Маттиа пожал плечами.
– Еще посмотрим. – Он кивнул мне. Потом встал и пошел в дом. – Пока, Нор, скоро увидимся. – Обернулся к Рози. – Пока, коза.
И закрыл за собой дверь.
– Коза?! Я это ему припомню!
– Оставь его.
– Вот как! Ты теперь всегда будешь его защищать?
– А как иначе? – сказала я. – Мы с ним поженимся.
– Я так и думала, – сказала Рози. – А теперь что?
– Теперь? Ничего.
– Мы с тобой и дальше будем дружить.
– Конечно, – сказала я. – Всю жизнь.
– Честное слово?
– Честное слово. И ты тоже скажи.
– Честное слово, – сказала Рози. Она обхватила ладонями мое лицо и хотела меня поцеловать.
– Не надо, – сказала я.
– Почему это не надо?
– Я выйду замуж за Маттиа, – сказала я. – Я не могу целовать двух разных людей.
Она кивнула и сказала, что тоже поищет, за кого выйти замуж. Это будет несложно, Рози была самой красивой из всех девочек, которых я знала. И даже если считать вместе с мальчиками.
Она закинула руку мне на плечо. Ее голова лежала на моей, или наоборот? Мы больше не разговаривали, нам не нужны были слова, чтобы нам было хорошо.

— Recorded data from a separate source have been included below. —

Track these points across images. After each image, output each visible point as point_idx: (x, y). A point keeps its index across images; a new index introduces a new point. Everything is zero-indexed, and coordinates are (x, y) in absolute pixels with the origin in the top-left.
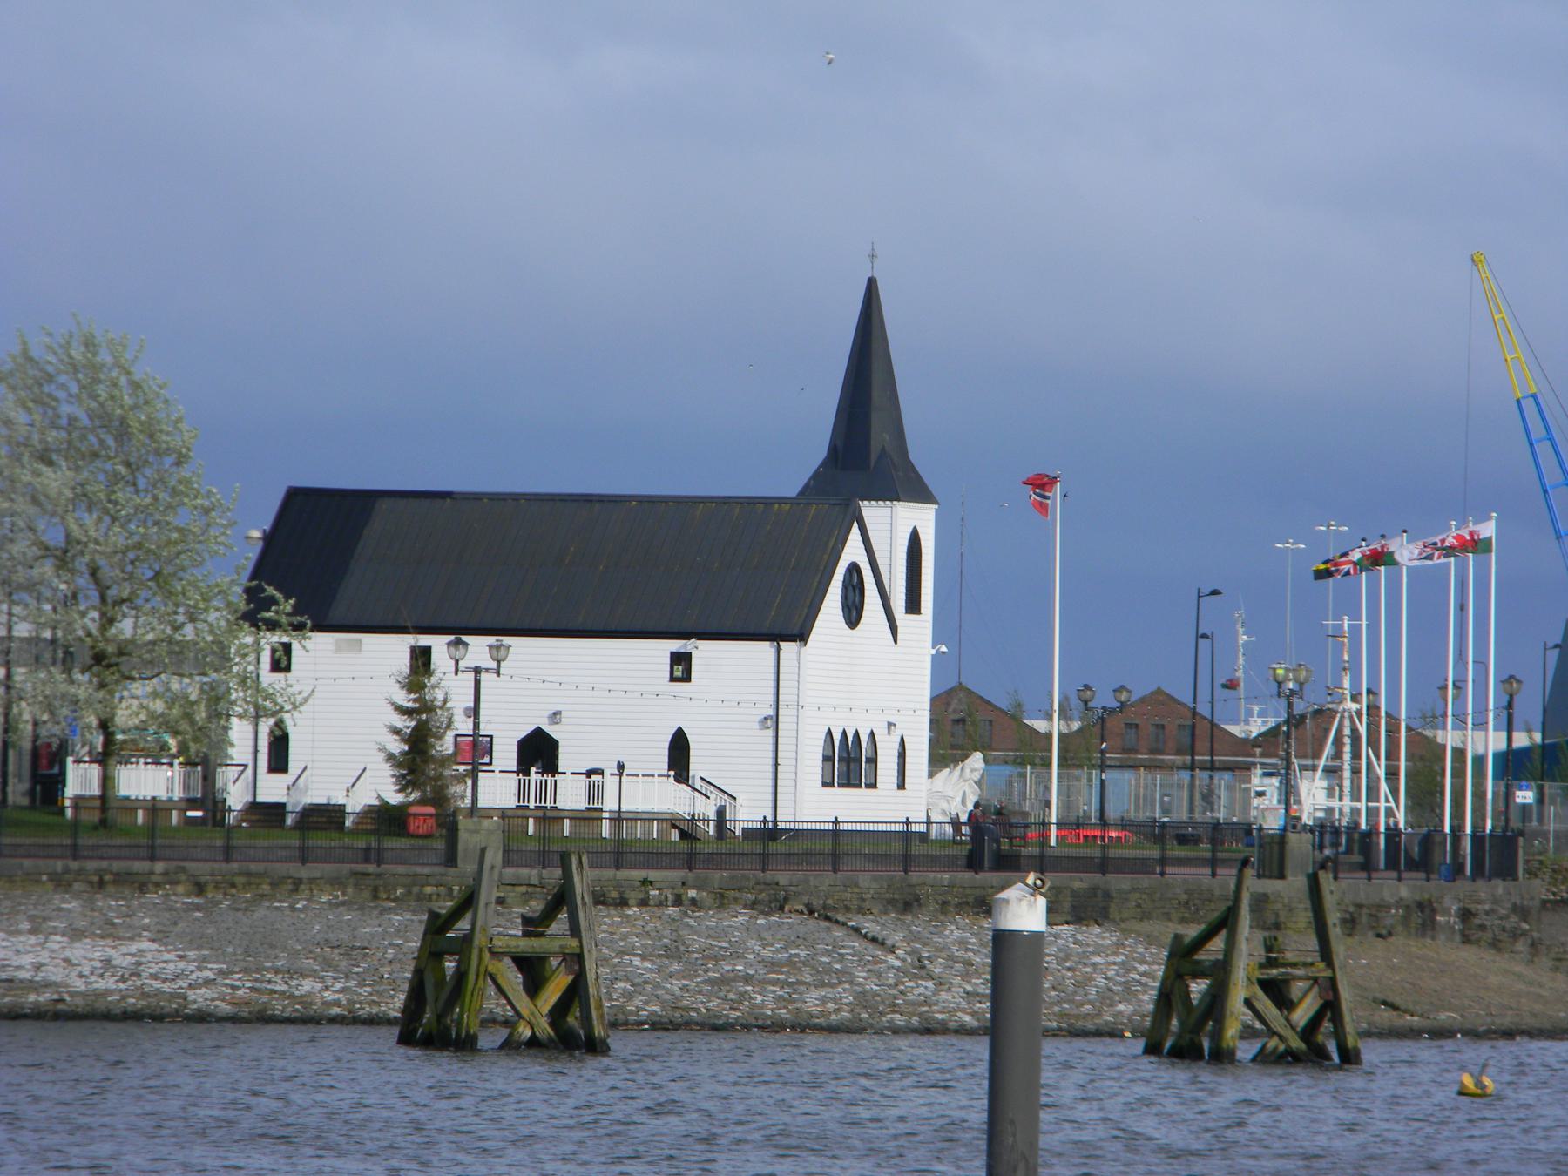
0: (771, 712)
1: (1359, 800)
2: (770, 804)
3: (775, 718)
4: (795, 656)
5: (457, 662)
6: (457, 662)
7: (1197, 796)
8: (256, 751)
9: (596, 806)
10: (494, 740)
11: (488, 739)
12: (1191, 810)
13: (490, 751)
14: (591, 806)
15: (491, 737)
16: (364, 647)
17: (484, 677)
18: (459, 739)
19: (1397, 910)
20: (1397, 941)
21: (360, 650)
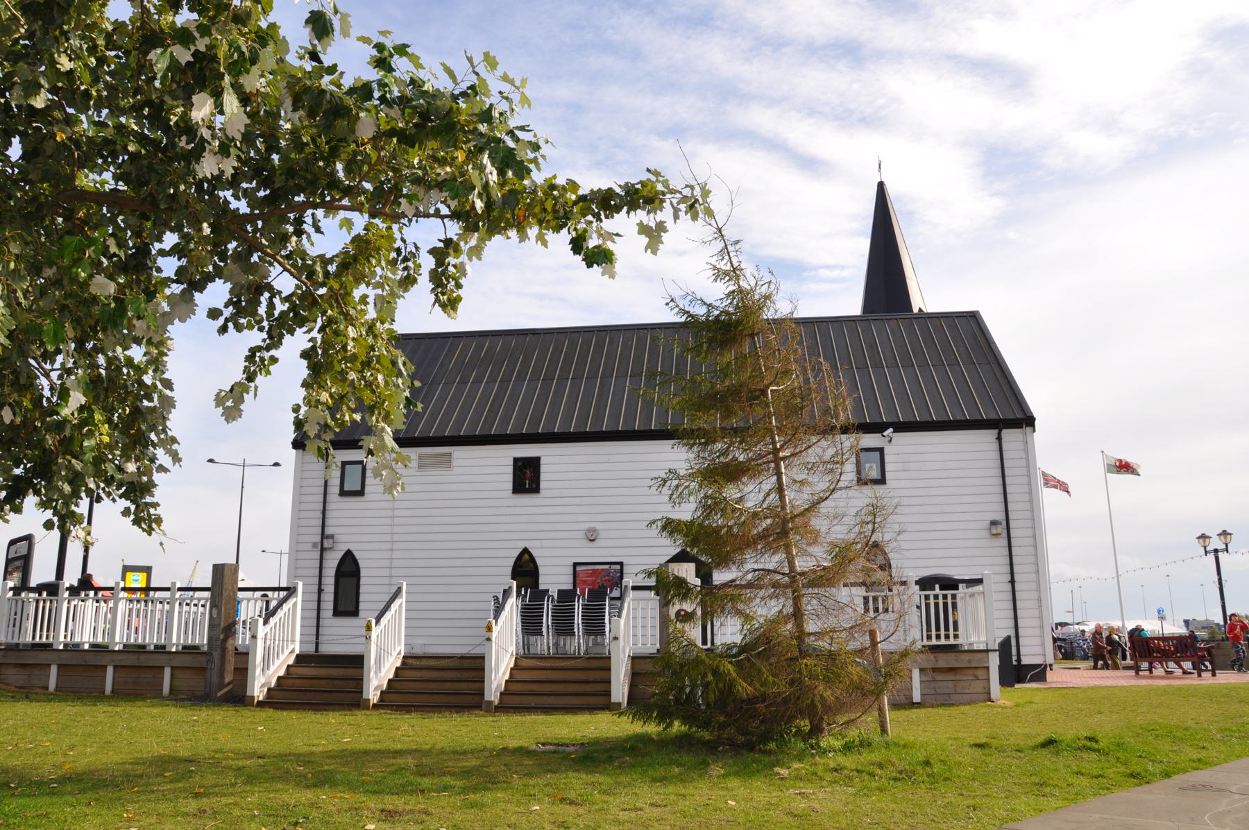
0: (1000, 516)
1: (948, 630)
2: (1011, 623)
3: (1004, 523)
4: (1020, 446)
5: (1205, 547)
6: (1205, 547)
7: (576, 634)
8: (320, 591)
9: (943, 641)
10: (626, 570)
11: (618, 567)
12: (34, 637)
13: (9, 562)
14: (934, 642)
15: (621, 564)
16: (455, 463)
17: (1220, 554)
18: (579, 568)
19: (287, 221)
20: (579, 258)
21: (450, 467)
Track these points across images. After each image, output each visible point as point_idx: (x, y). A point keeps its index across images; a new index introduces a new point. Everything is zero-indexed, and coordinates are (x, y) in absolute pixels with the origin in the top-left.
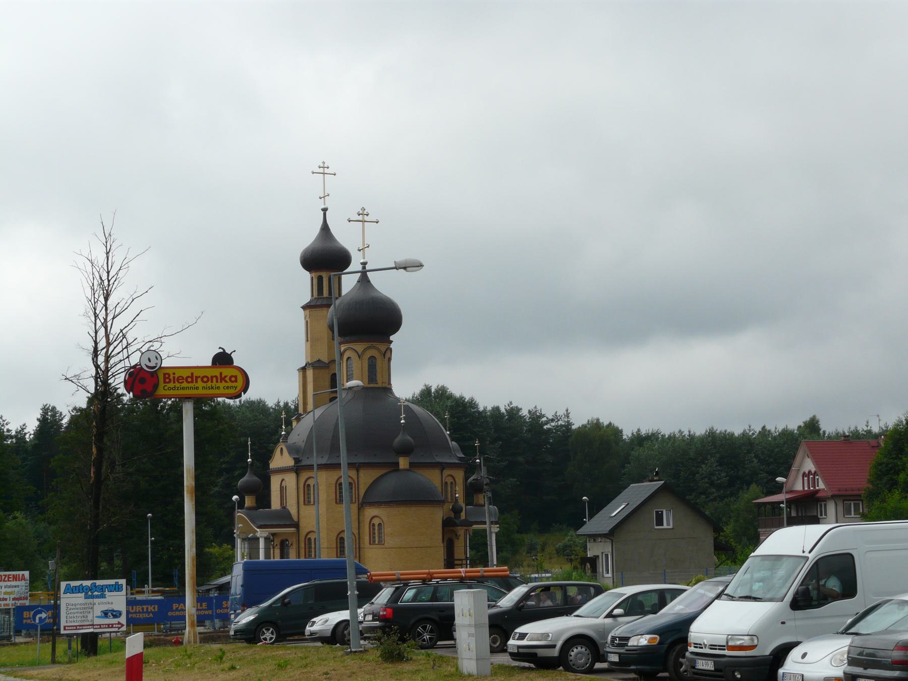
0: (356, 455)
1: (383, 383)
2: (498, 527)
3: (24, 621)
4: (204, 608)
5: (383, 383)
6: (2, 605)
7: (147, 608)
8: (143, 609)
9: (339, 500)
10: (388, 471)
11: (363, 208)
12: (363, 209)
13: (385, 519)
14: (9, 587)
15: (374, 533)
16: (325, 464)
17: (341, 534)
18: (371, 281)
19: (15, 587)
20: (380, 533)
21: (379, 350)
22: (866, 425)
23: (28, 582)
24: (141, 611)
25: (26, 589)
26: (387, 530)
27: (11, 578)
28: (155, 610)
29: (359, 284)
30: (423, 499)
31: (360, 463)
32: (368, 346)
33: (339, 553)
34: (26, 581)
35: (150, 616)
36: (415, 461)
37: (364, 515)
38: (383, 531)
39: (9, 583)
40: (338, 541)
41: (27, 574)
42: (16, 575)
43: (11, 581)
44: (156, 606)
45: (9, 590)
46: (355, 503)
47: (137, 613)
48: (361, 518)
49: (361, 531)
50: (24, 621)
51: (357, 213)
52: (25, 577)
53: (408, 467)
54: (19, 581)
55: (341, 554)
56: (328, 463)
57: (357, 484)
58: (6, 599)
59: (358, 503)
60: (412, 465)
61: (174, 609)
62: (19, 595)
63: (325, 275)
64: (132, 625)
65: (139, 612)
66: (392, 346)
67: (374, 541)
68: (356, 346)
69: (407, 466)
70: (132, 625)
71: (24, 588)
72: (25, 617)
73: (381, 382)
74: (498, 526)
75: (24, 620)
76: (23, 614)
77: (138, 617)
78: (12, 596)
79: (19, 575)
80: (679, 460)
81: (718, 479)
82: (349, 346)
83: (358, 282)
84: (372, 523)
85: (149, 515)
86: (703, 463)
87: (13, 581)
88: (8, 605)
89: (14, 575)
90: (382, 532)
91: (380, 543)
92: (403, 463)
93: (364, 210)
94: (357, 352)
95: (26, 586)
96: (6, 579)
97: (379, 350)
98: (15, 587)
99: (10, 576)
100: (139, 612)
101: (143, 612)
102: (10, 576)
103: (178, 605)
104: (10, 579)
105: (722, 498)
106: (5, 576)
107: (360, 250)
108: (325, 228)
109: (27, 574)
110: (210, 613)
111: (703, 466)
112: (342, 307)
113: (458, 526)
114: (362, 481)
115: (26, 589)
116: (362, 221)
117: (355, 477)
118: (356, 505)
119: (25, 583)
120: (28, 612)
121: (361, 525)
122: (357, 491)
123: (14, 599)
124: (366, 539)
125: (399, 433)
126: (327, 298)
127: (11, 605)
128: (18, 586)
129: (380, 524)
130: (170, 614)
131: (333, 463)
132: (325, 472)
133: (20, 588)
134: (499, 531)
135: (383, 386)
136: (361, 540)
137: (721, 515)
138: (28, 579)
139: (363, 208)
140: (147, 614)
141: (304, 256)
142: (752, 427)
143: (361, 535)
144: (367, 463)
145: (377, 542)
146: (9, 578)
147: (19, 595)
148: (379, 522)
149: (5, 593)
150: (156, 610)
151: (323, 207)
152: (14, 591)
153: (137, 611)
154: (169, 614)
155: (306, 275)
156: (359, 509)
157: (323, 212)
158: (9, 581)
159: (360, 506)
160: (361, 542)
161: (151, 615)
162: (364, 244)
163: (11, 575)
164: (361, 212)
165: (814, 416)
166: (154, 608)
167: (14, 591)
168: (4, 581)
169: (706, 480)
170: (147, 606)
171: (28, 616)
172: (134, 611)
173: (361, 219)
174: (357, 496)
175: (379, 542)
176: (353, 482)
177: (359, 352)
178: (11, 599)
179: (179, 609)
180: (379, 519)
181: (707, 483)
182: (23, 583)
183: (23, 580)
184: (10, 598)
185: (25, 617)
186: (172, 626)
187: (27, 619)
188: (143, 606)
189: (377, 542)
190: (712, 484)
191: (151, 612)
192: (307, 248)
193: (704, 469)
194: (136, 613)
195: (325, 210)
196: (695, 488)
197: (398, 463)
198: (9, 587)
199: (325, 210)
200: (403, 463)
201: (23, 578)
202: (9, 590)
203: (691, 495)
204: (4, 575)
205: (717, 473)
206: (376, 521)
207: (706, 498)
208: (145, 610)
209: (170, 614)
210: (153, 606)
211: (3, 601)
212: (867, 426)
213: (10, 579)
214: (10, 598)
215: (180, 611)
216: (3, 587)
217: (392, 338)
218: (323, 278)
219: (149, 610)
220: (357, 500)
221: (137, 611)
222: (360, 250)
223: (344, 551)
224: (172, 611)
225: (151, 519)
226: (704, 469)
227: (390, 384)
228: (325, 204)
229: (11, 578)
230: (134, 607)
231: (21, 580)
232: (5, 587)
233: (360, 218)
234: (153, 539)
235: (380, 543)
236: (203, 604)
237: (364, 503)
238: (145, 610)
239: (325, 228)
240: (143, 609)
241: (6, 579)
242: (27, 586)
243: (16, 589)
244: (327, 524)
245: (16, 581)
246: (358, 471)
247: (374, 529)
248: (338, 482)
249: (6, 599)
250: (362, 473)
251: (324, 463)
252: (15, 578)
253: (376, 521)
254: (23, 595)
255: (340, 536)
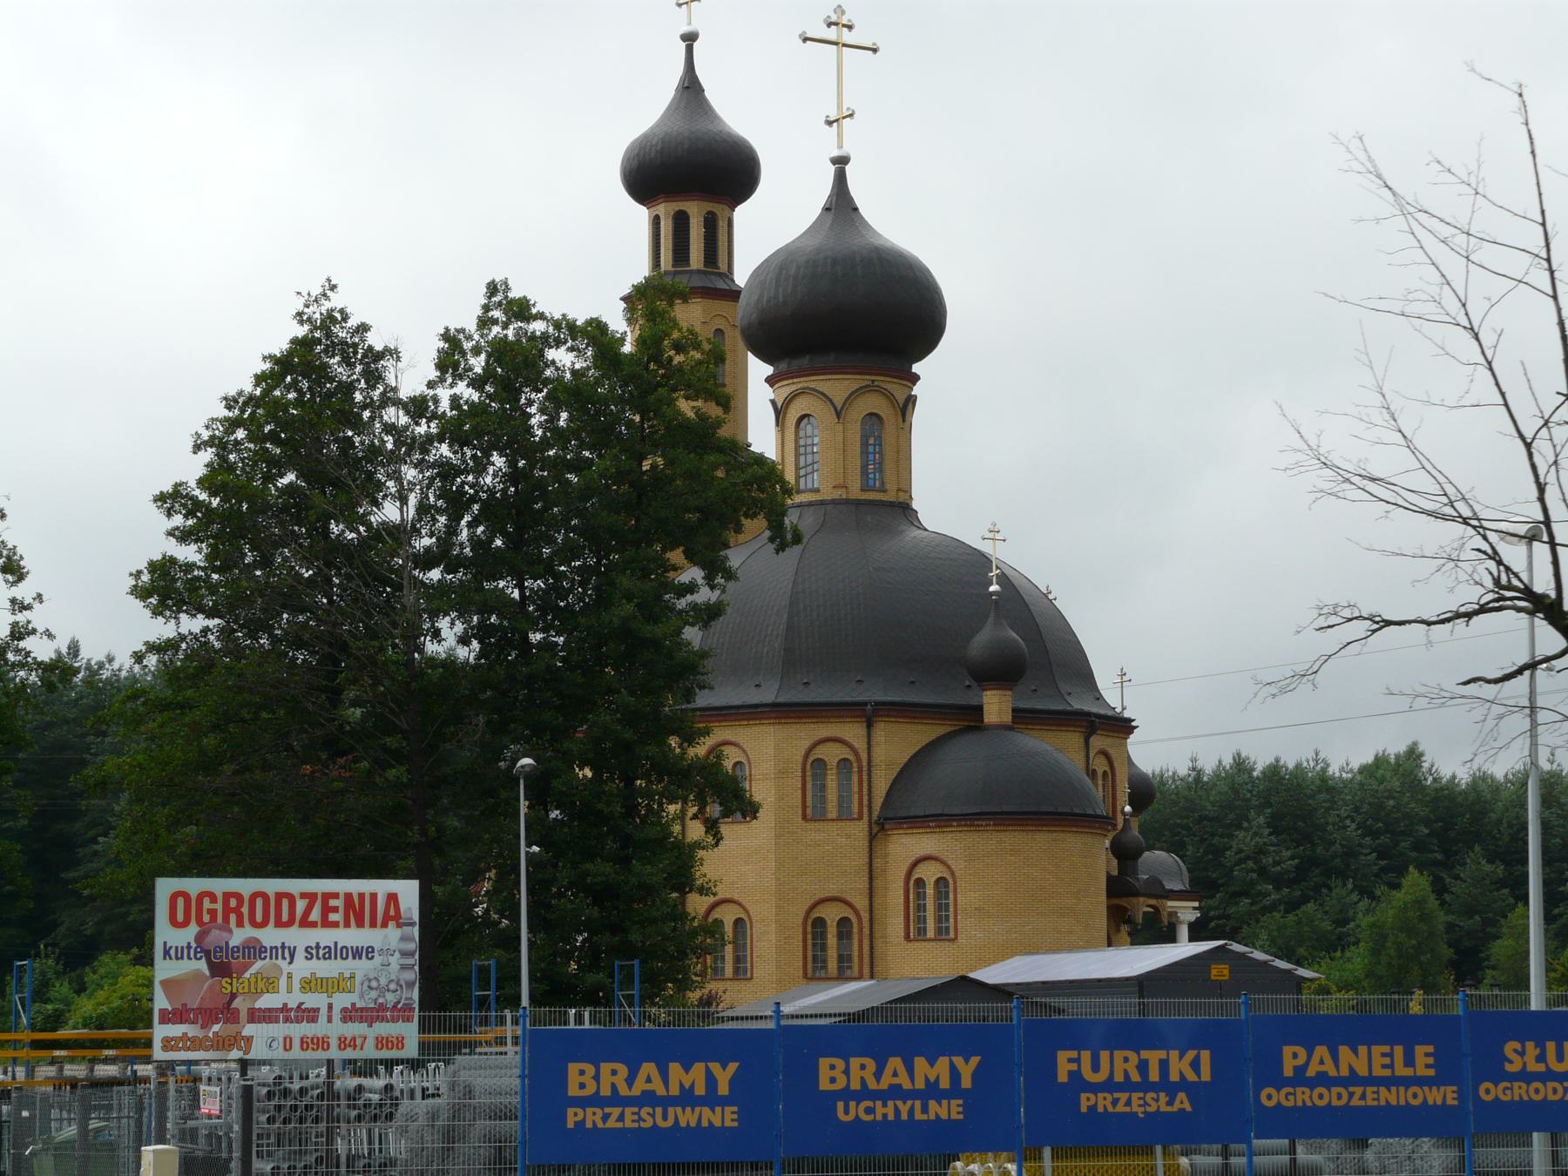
0: (859, 681)
1: (898, 490)
2: (1195, 908)
3: (572, 1116)
4: (1422, 1071)
5: (898, 490)
6: (334, 1043)
7: (1164, 1065)
8: (1143, 1067)
9: (813, 813)
10: (949, 729)
11: (839, 6)
12: (840, 10)
13: (958, 865)
14: (330, 953)
15: (921, 908)
16: (774, 705)
17: (820, 908)
18: (861, 210)
19: (357, 953)
20: (941, 908)
21: (889, 397)
22: (1549, 761)
23: (416, 931)
24: (1135, 1077)
25: (404, 967)
26: (966, 897)
27: (335, 909)
28: (1198, 1073)
29: (830, 217)
30: (1034, 809)
31: (878, 704)
32: (864, 384)
33: (810, 965)
34: (407, 929)
35: (1176, 1106)
36: (1039, 707)
37: (886, 855)
38: (951, 901)
39: (325, 937)
40: (809, 929)
41: (408, 891)
42: (362, 896)
43: (335, 925)
44: (1205, 1055)
45: (327, 969)
46: (860, 818)
47: (1121, 1087)
48: (878, 862)
49: (877, 901)
50: (572, 1116)
51: (825, 20)
52: (403, 907)
53: (1010, 720)
54: (373, 924)
55: (815, 969)
56: (781, 700)
57: (865, 764)
58: (311, 1015)
59: (870, 813)
60: (1023, 718)
61: (1288, 1072)
62: (374, 994)
63: (696, 211)
64: (1047, 1152)
65: (1127, 1086)
66: (916, 390)
67: (922, 931)
68: (829, 383)
69: (1007, 718)
70: (1047, 1152)
71: (395, 961)
72: (573, 1091)
73: (895, 487)
74: (1196, 904)
75: (570, 1111)
76: (564, 1076)
77: (1120, 1108)
78: (342, 1001)
79: (374, 896)
80: (1179, 821)
81: (1278, 863)
82: (806, 385)
83: (827, 209)
84: (915, 876)
85: (527, 761)
86: (1239, 827)
87: (347, 925)
88: (321, 1043)
89: (348, 896)
90: (947, 905)
91: (942, 933)
92: (996, 706)
93: (843, 12)
94: (831, 401)
95: (404, 954)
96: (315, 915)
97: (889, 397)
98: (357, 953)
99: (333, 903)
100: (1127, 1086)
101: (1145, 1086)
102: (333, 903)
103: (1302, 1053)
104: (333, 917)
105: (1292, 906)
106: (311, 897)
107: (830, 123)
108: (691, 87)
109: (408, 891)
110: (1449, 1102)
111: (1241, 834)
112: (792, 272)
113: (1136, 894)
114: (880, 754)
115: (404, 967)
116: (836, 43)
117: (860, 745)
118: (863, 825)
119: (403, 939)
120: (590, 1069)
121: (878, 883)
122: (865, 784)
123: (350, 1015)
124: (894, 925)
125: (987, 616)
126: (699, 271)
127: (334, 1043)
128: (369, 952)
129: (941, 882)
130: (1271, 1097)
131: (795, 700)
132: (771, 728)
133: (378, 960)
134: (1197, 918)
135: (901, 500)
136: (876, 926)
137: (1292, 943)
138: (416, 918)
139: (839, 6)
140: (1163, 1097)
141: (629, 159)
142: (1322, 756)
143: (876, 911)
144: (892, 704)
145: (930, 934)
146: (327, 910)
147: (374, 994)
148: (939, 875)
149: (309, 984)
150: (1206, 1075)
151: (685, 29)
152: (352, 977)
153: (606, 1091)
154: (1482, 1094)
155: (638, 217)
156: (872, 838)
157: (683, 45)
158: (326, 924)
159: (875, 830)
160: (877, 934)
161: (1182, 1102)
162: (840, 106)
163: (336, 896)
164: (834, 18)
165: (1415, 744)
166: (1195, 1065)
167: (352, 977)
168: (305, 923)
169: (1251, 864)
170: (1162, 1054)
171: (590, 1090)
172: (1101, 1077)
173: (833, 37)
174: (865, 798)
175: (939, 931)
176: (852, 758)
177: (835, 400)
178: (336, 1015)
179: (1311, 1073)
180: (938, 864)
181: (1252, 871)
182: (392, 934)
183: (391, 924)
184: (330, 1007)
185: (573, 1091)
186: (1256, 1159)
187: (583, 1102)
188: (1145, 1054)
189: (930, 934)
190: (1263, 872)
191: (1183, 1084)
192: (645, 136)
193: (1243, 840)
194: (1109, 1086)
195: (690, 38)
196: (1220, 882)
197: (979, 709)
198: (330, 953)
199: (690, 38)
200: (996, 706)
201: (392, 913)
202: (327, 969)
203: (1212, 897)
204: (303, 895)
205: (1272, 848)
206: (929, 873)
207: (1251, 904)
208: (1154, 1076)
209: (1271, 1097)
210: (1191, 1054)
211: (298, 1021)
212: (1552, 763)
213: (333, 917)
214: (330, 1007)
215: (1312, 1083)
216: (300, 955)
217: (917, 368)
218: (688, 218)
219: (1174, 1077)
220: (865, 810)
221: (1119, 1078)
222: (830, 123)
223: (825, 961)
224: (1279, 1082)
225: (529, 775)
226: (1243, 840)
227: (908, 491)
228: (690, 24)
229: (335, 909)
230: (1104, 1056)
231: (384, 925)
232: (310, 953)
233: (831, 34)
234: (536, 849)
235: (942, 933)
236: (1421, 1050)
237: (886, 819)
238: (1154, 1076)
239: (691, 87)
240: (1143, 1067)
241: (315, 915)
242: (412, 954)
243: (361, 967)
244: (778, 879)
245: (360, 924)
246: (869, 726)
247: (921, 896)
248: (811, 759)
249: (311, 1015)
250: (882, 731)
251: (770, 701)
252: (356, 912)
253: (929, 873)
254: (390, 998)
255: (815, 914)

Мне хотелось, чтобы мы с ней так и остались сидеть на этом тротуаре, навсегда.
– Ты к Рози? – спросил Маттиа. – Ее нет дома.
– А-а.
– Ее вообще почти никогда не бывает дома. У нее опять новый парень. Ханс, садовый гном.
Я услышала издевку в его голосе.
– Садовый гном?
– Просто он ее на голову ниже. И похож на садового гнома. Она вот-вот должна прийти, а уйдет ли куда-нибудь вечером – не знаю. Но даже если и уйдет, то не сразу, обычно она выходит из дома не раньше одиннадцати.
Я кивнула.
– Заходи, – сказал он.
– Хорошо, – я вошла.
Дверь за мной захлопнулась. В коридорчике не видно ни зги, я иду за Маттиа наобум. Споткнулась обо что-то, наклонилась посмотреть. И увидела десятки цветочных горшков. Споткнулась еще раз и ухватилась за Маттиа.
– Извини, – сказала я. – Но здесь так темно.
– Свет в коридоре перегорел, – ответил он. – А тут еще эти горшки.
– Да ладно. Ничего страшного.
– Мама поставила их сюда на зиму. Я ей говорил, что кто-нибудь тут ногу сломает. А она: «И кто же это будет? Сюда все равно никто не приходит». – Его слова прозвучали с горечью.
– Но я же пришла, – сказала я.
Что я несу?
К счастью, было темно, и он не видел, как кровь прилила к моему лицу.
– Родители дома?
– Они в церкви. Я тоже скоро ухожу, в клуб. Там сегодня в восемь показывают хороший фильм. Не хочешь пойти?
Мы дошли до кухни. Он включил свет.
– Не очень, – ответила я.
– Так я и думал. Хочешь чего-нибудь?
– Я только что пообедала.
Как бы я хотела быть здесь только ради Рози. Было бы намного проще. Мы с Маттиа спокойно посмотрели бы телевизор или поговорили бы о моем беге, о его учебе, как ему живется в съемной комнате.